Source records:
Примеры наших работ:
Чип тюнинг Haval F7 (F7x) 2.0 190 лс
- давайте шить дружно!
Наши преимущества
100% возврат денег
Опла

Exercise brief:
Print every record above once more, exactly as written.

Response for this exercise:
Примеры наших работ:
Чип тюнинг Haval F7 (F7x) 2.0 190 лс
- давайте шить дружно!
Наши преимущества
100% возврат денег
Опла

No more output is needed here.